Mauvaise application

Mauvaise application
Employer le critère de Griffith sans tenir compte des dissipations inélastiques (plasticité, frottement, transformations de phase) et assimiler Gc à la simple énergie de surface dans des matériaux ductiles ou tenaces ; l’erreur sémantique est de considérer l’équilibre énergétique fragile comme un seuil universel de contrainte alors que le terme de résistance doit inclure toutes les dissipations pertinentes.

Conséquence

Conséquence
Dans des contextes fragiles et linéaire‑élastiques appropriés, le critère fournit un seuil physiquement fondé pour la croissance de fissures et justifie les essais de ténacité (Gc ou Kc) ; une mauvaise application (ignorant la dissipation inélastique ou les effets d’échelle) conduit à une évaluation erronée de la capacité portante, entraînant des conceptions non sûres ou excessivement conservatrices.

Inversion

Inversion
Lorsque la rupture implique une inelasticité importante dans la zone de processus (grande plasticité) ou des dissipations dépendantes du temps, la forme simple de Griffith doit être remplacée ou complétée par des paramètres de fracture incluant le travail plastique (ex. intégrale J, courbes R) ou par des modèles cohésifs/zone de processus intégrant l’absorption non élastique d’énergie.

Limite

Limite
Clairement dans : solides fragiles linéaire‑élastiques avec zones de processus petites devant les dimensions de fissure et où la création de surface domine la dissipation.

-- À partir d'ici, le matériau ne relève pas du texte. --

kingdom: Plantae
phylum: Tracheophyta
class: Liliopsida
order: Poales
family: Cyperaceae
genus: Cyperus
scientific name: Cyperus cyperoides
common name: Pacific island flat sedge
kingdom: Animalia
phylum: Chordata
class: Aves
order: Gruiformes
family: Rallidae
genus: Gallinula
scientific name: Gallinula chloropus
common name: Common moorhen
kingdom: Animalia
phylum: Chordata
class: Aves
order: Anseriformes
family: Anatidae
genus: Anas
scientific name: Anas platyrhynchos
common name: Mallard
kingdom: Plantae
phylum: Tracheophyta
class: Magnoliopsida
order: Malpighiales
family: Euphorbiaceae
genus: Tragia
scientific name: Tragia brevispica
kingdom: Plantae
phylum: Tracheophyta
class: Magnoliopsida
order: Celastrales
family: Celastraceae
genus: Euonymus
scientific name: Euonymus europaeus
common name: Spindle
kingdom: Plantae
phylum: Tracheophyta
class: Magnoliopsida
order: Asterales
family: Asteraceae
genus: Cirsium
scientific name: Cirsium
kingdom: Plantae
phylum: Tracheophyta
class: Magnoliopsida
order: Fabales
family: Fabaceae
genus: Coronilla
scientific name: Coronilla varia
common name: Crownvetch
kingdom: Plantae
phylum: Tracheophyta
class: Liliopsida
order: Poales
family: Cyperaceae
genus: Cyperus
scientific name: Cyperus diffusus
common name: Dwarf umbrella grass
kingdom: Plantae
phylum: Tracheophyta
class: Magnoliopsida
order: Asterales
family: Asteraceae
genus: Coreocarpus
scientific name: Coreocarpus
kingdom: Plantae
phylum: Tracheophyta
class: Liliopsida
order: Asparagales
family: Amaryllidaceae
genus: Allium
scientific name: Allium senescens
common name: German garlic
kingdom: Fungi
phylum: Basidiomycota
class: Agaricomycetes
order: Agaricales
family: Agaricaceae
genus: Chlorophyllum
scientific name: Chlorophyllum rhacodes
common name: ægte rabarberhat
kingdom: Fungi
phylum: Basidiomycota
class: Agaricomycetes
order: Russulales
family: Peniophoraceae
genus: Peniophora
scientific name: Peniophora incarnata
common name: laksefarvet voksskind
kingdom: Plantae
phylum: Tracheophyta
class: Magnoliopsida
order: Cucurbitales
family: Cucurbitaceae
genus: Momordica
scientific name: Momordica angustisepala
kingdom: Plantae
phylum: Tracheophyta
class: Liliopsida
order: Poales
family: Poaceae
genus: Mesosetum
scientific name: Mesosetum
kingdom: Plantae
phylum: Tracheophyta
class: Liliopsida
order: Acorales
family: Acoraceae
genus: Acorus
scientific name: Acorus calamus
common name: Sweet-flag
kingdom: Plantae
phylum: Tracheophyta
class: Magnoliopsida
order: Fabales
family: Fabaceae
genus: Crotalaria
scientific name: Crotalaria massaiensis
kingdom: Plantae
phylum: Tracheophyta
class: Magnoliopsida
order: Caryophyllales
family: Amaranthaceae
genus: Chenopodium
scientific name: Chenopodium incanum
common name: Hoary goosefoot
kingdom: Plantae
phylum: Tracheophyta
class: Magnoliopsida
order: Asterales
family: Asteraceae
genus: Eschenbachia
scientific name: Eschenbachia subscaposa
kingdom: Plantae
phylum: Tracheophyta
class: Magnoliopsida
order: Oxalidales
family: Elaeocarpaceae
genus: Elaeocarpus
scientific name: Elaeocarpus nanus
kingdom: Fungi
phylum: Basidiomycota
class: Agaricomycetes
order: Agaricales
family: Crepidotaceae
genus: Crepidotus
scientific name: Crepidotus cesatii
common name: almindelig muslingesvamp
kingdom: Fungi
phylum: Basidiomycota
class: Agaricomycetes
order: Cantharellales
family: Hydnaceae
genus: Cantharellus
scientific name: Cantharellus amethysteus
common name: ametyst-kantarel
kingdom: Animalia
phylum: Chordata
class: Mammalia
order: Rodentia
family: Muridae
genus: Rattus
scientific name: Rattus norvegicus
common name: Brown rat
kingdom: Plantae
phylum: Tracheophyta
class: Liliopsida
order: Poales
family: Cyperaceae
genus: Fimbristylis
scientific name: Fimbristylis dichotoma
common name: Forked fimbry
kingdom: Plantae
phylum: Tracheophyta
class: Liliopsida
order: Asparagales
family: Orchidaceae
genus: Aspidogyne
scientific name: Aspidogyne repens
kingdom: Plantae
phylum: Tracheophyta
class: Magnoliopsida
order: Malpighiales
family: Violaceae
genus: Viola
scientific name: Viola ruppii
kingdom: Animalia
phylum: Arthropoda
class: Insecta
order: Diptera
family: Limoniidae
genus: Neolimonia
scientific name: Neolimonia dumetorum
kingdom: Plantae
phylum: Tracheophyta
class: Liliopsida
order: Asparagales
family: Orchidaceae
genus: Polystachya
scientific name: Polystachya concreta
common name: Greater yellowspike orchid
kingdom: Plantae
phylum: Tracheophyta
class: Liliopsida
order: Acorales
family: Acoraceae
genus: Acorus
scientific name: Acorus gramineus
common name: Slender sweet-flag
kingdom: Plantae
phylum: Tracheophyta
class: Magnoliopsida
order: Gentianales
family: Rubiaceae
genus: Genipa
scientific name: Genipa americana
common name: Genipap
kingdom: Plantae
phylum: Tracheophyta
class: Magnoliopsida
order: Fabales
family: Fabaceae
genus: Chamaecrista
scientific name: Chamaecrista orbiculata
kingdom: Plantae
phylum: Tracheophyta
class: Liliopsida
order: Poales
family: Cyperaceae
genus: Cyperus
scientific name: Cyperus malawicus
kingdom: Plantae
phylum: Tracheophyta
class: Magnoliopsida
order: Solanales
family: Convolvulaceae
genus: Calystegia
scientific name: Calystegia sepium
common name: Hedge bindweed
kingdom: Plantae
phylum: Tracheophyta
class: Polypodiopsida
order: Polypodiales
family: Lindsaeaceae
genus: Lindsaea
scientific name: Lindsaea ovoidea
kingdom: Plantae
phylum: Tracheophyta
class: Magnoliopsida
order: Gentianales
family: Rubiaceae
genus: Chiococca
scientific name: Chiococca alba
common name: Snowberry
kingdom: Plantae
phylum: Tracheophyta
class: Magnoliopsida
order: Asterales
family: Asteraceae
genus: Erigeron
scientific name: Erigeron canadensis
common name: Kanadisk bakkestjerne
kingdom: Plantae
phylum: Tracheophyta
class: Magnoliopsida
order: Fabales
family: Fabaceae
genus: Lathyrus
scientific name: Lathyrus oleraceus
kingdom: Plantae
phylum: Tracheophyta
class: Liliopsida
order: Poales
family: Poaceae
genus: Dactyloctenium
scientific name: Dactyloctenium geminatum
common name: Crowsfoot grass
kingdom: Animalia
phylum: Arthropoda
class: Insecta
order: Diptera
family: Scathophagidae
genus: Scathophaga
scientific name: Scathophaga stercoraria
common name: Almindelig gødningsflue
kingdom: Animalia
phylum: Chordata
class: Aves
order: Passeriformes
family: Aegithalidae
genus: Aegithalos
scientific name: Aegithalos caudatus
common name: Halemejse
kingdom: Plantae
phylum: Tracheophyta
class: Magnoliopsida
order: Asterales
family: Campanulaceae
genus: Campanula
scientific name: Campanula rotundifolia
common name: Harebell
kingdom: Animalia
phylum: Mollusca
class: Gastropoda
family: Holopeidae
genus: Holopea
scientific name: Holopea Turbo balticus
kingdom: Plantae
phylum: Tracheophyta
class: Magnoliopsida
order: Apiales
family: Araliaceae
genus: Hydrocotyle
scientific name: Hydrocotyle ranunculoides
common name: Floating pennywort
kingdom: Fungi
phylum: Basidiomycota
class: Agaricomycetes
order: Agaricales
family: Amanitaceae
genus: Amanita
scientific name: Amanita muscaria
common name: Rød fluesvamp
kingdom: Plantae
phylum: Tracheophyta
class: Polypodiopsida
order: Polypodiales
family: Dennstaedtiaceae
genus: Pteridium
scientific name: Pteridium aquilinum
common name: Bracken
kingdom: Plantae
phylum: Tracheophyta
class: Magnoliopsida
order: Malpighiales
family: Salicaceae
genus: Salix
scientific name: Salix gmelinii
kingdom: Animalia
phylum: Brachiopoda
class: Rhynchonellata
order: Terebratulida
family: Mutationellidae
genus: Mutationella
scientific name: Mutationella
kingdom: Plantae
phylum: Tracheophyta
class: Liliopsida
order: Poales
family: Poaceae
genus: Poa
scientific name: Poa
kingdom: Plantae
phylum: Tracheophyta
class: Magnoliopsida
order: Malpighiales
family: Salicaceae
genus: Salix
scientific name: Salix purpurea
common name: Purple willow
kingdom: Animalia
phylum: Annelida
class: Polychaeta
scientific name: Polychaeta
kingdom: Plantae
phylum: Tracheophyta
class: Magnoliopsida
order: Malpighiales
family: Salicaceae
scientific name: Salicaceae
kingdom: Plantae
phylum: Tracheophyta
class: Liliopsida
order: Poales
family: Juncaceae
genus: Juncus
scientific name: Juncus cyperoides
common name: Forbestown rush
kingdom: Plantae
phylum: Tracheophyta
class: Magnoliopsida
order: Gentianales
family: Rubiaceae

Cas limite : matériaux présentant une plasticité modeste en zone de processus où Gc comprend énergie de surface et travail plastique. Clairement hors : régimes de rupture ductile dominés par plasticité étendue, croissance dépendante du taux ou induite par l’environnement où d’autres phénomènes contrôlent la propagation.

Tension sémantique

Tension sémantique
Approche énergétique de la fracture (Griffith/G) ↔ vues basées sur l’intensité de contrainte ou sur une rupture locale (champ K, critères microstructuraux) ; les deux perspectives sont reliées mais insistent sur des résistances et des échelles mesurables différentes.

Synthèse

Synthèse
L’idée de Griffith traduit la stabilité d’une fissure en bilettage énergétique : elle fournit un seuil pour la croissance fragile et jette les bases conceptuelles de la mécanique de la rupture, mais l’application pratique exige d’étendre le terme de résistance pour inclure toute dissipation de la zone de processus quand le matériau n’est pas purement fragile.